Raw data Block Start

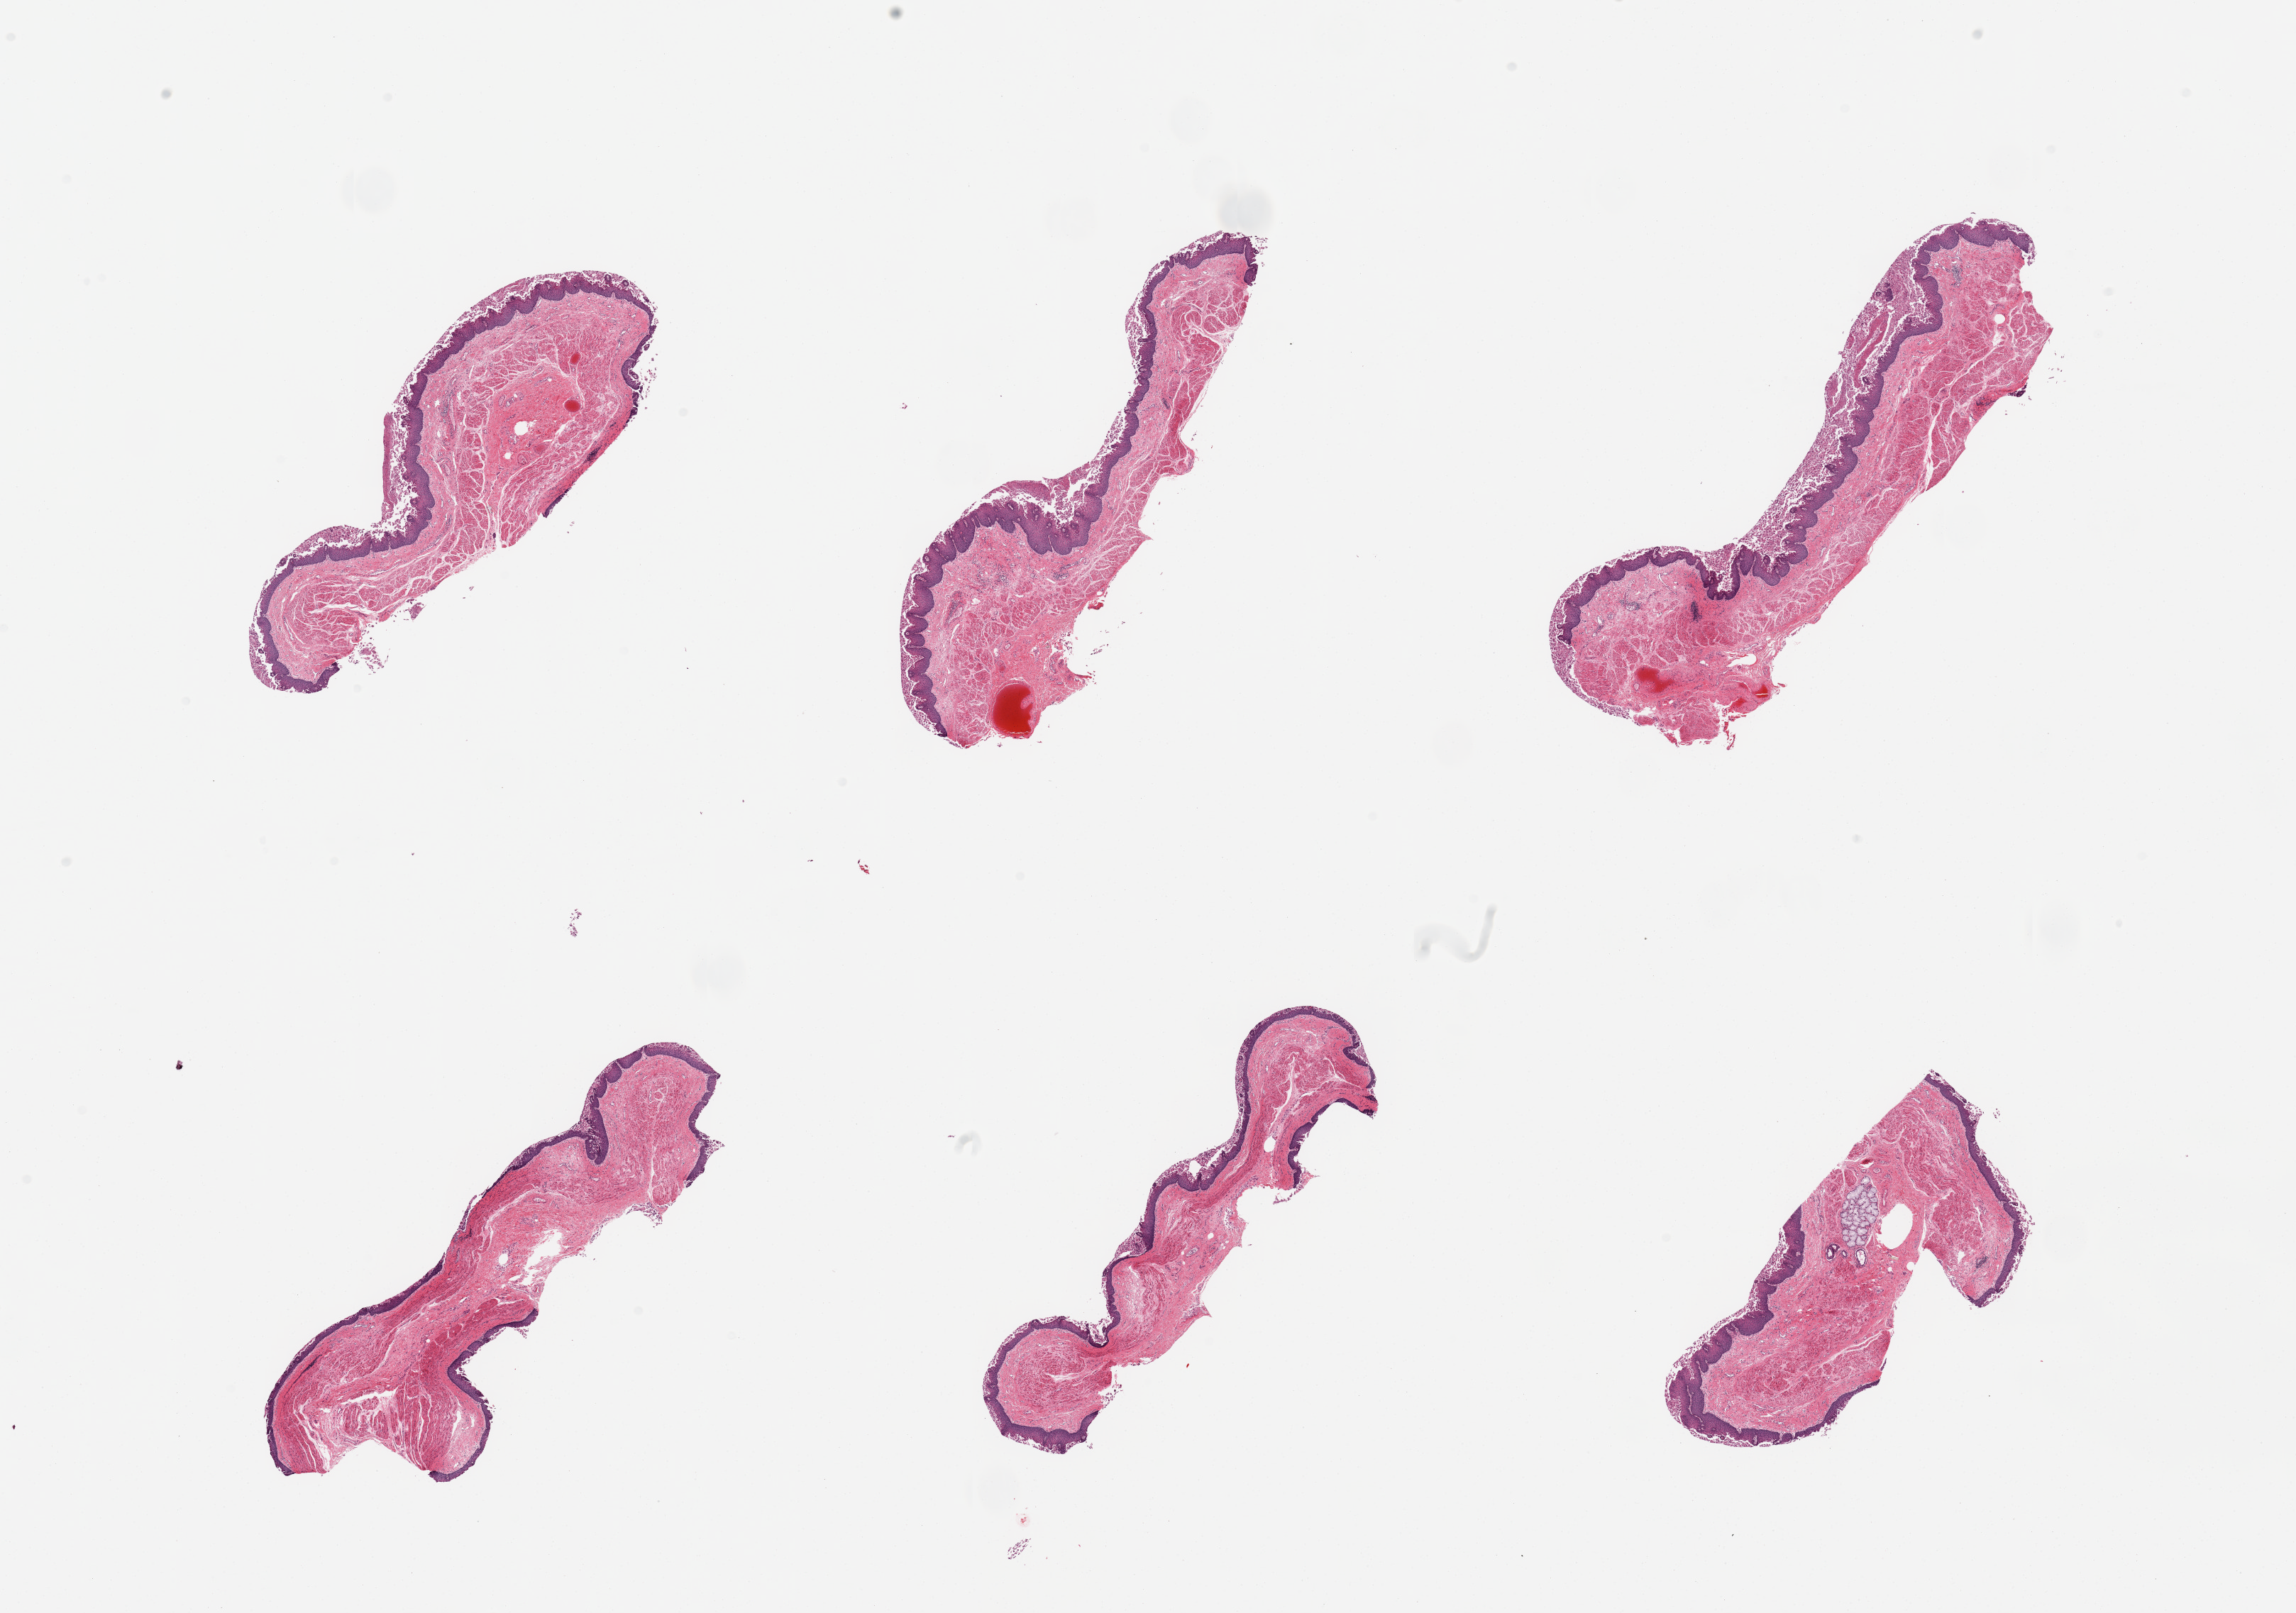
Haematoxylin and eosin whole-slide image, shown as a low-resolution overview of the whole scanned area (about 25.6 x 18.0 mm, acquisition: 20x scan). PAXgene-fixed, paraffin-embedded tissue. Section of esophageal mucous membrane (target tissue). Donor tissue sample. Donor sex: male.
• pathologist's review note for this sample: 6 pieces; sloughing of superficial epithelium, rare submucosal glands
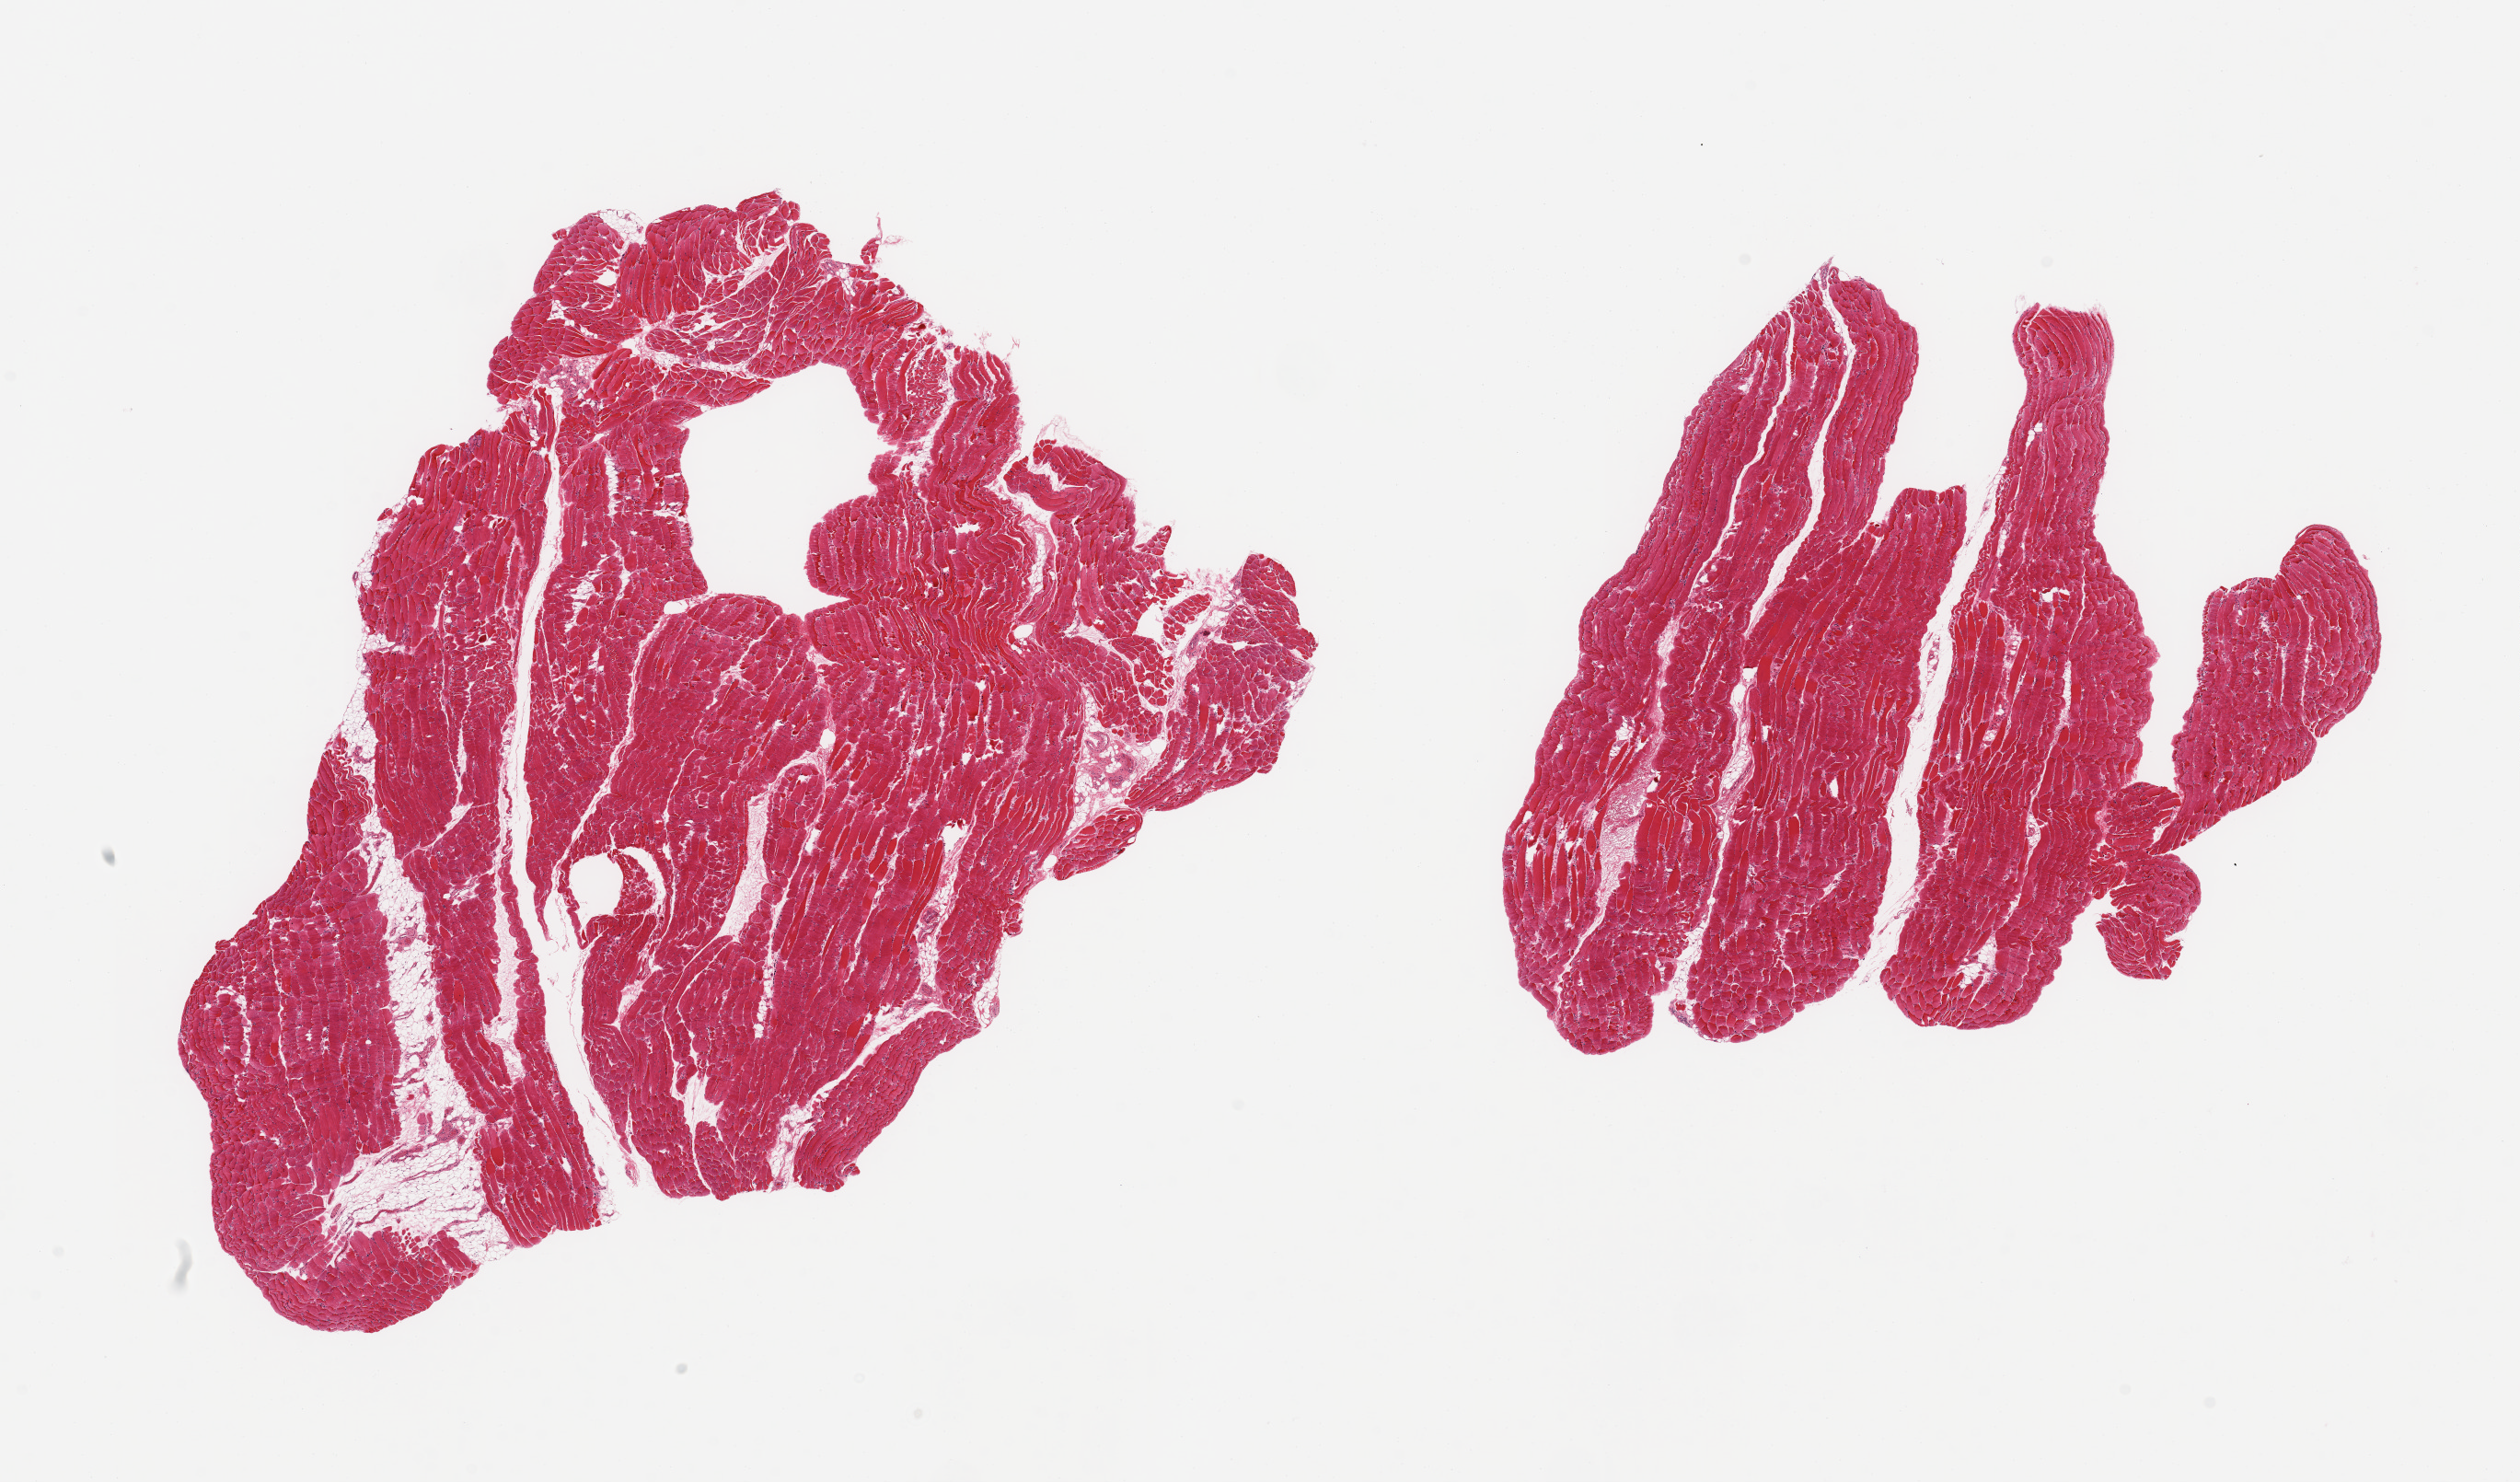
Digitized hematoxylin and eosin (H&E)-stained section — a low-resolution overview of the entire scanned area, about 21.7 x 12.7 mm (from a 20x scan). PAXgene-fixed paraffin-embedded (PFPE) section. Target tissue: skeletal muscle. Tissue donor sample. Male donor.
- reviewer comment on this tissue sample: 2 pieces; 5% internal fat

Raw data Block End

Search the material above for the word "overview", then copy out each line that has it.

Haematoxylin and eosin whole-slide image, shown as a low-resolution overview of the whole scanned area (about 25.6 x 18.0 mm, acquisition: 20x scan). PAXgene-fixed, paraffin-embedded tissue. Section of esophageal mucous membrane (target tissue). Donor tissue sample. Donor sex: male.
Digitized hematoxylin and eosin (H&E)-stained section — a low-resolution overview of the entire scanned area, about 21.7 x 12.7 mm (from a 20x scan). PAXgene-fixed paraffin-embedded (PFPE) section. Target tissue: skeletal muscle. Tissue donor sample. Male donor.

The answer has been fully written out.